═════ INFORMATION SHOWN

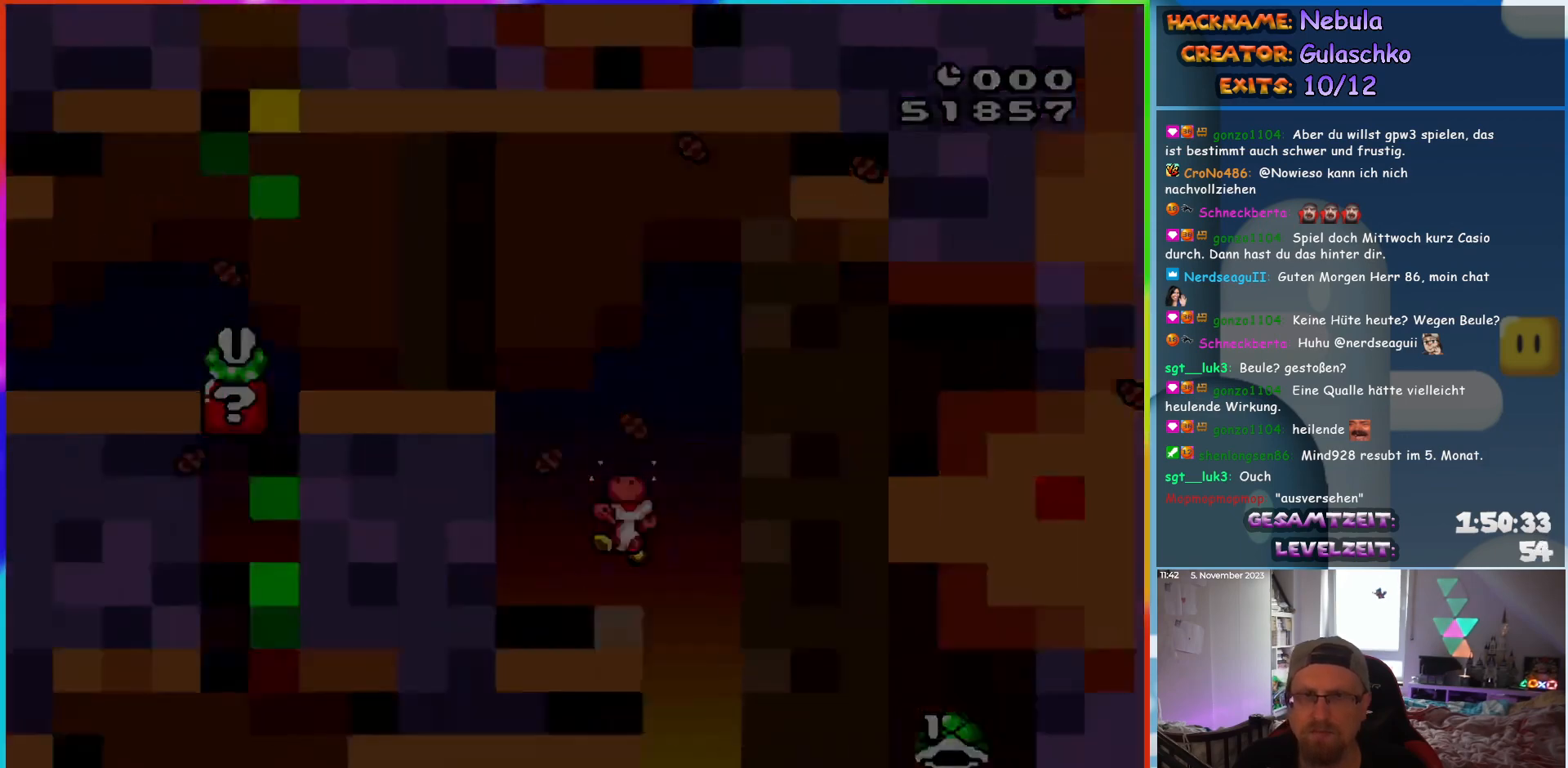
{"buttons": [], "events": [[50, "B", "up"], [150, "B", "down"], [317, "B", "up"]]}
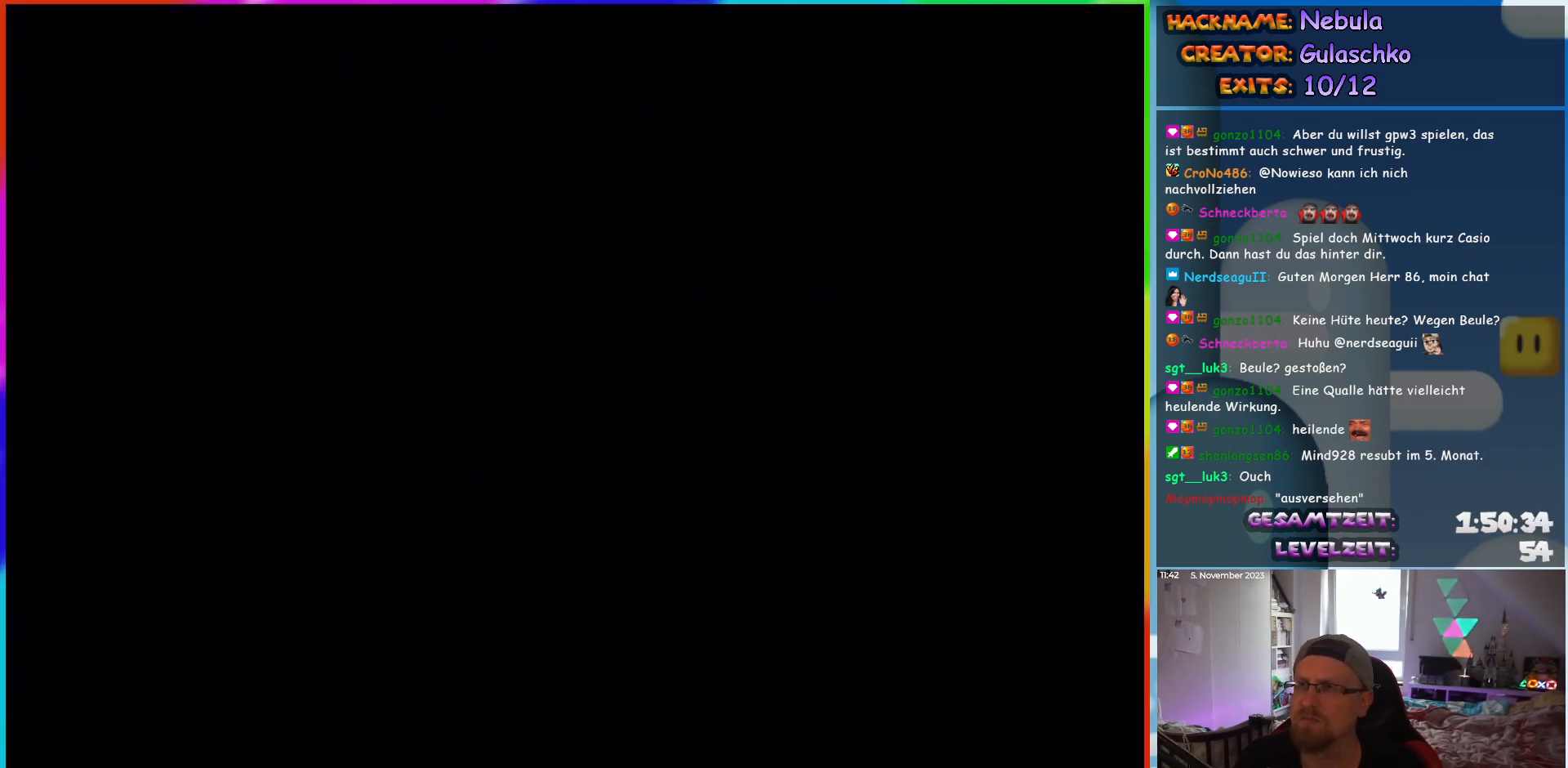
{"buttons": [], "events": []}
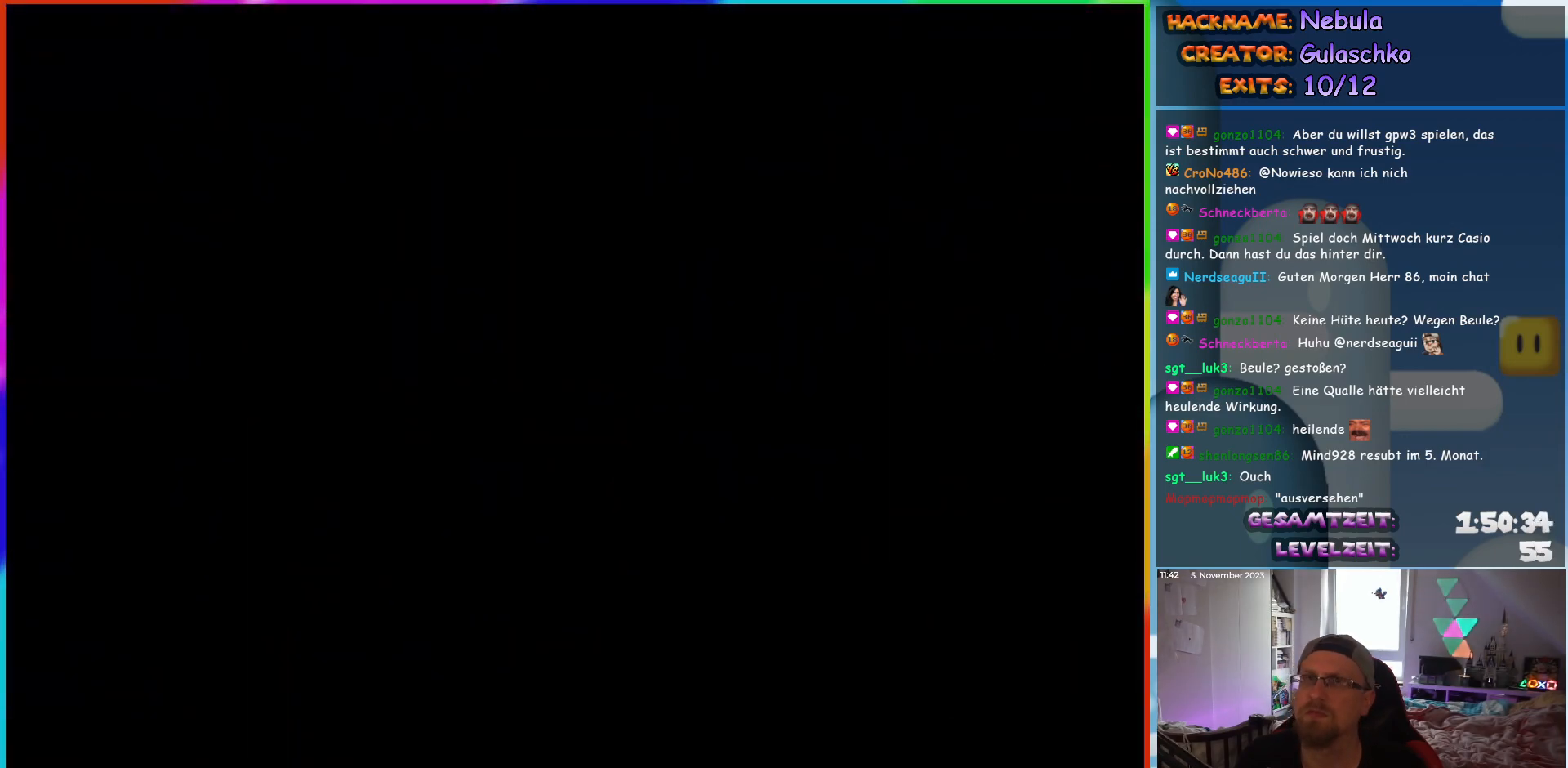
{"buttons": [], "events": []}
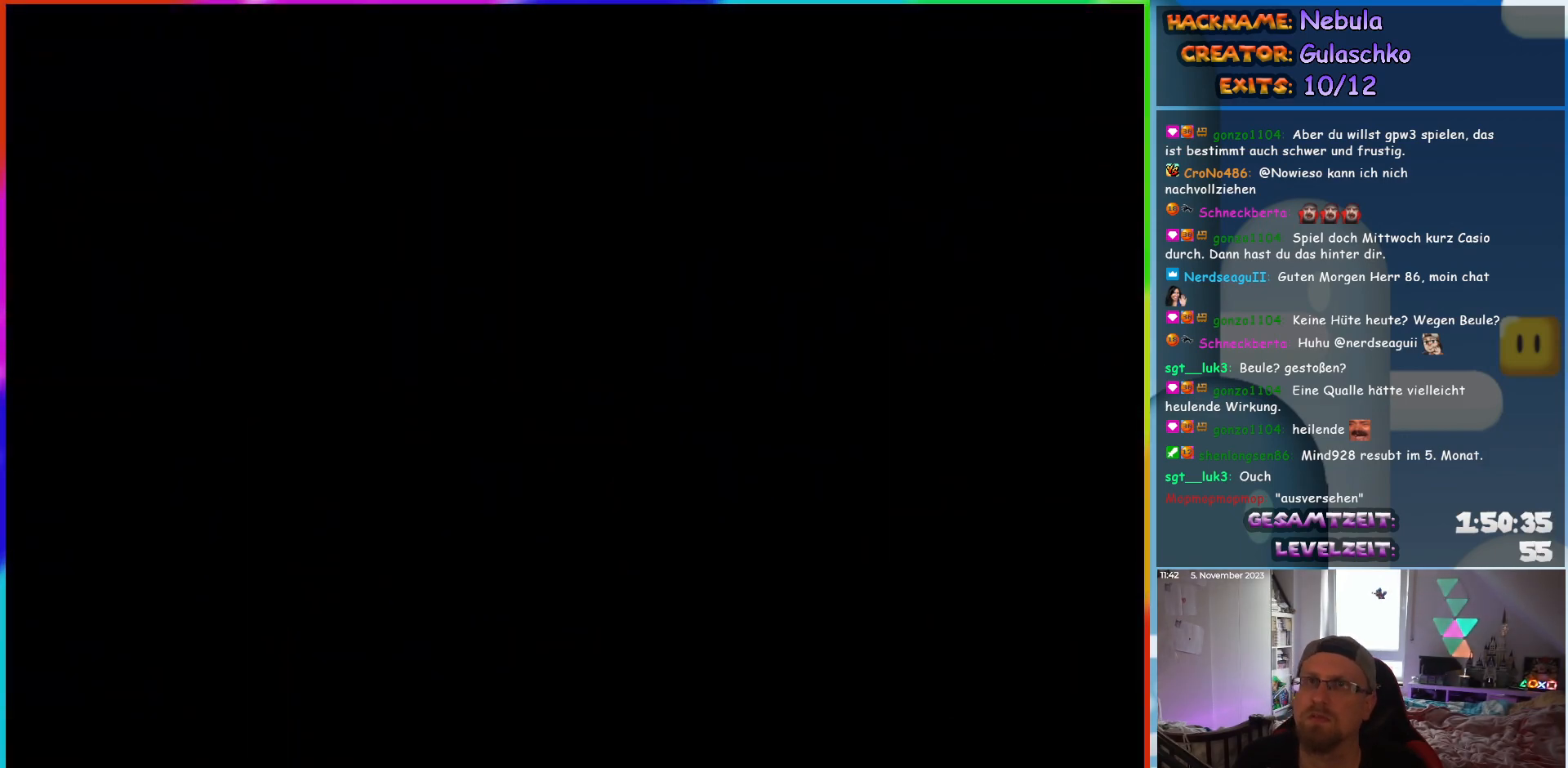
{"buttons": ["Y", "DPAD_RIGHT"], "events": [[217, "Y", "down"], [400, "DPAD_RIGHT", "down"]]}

══════════

EXERCISE GOAL:
The string to find is "down"; copy every line of the listing that has it.

EXERCISE RESPONSE:
{"buttons": [], "events": [[50, "B", "up"], [150, "B", "down"], [317, "B", "up"]]}
{"buttons": ["Y", "DPAD_RIGHT"], "events": [[217, "Y", "down"], [400, "DPAD_RIGHT", "down"]]}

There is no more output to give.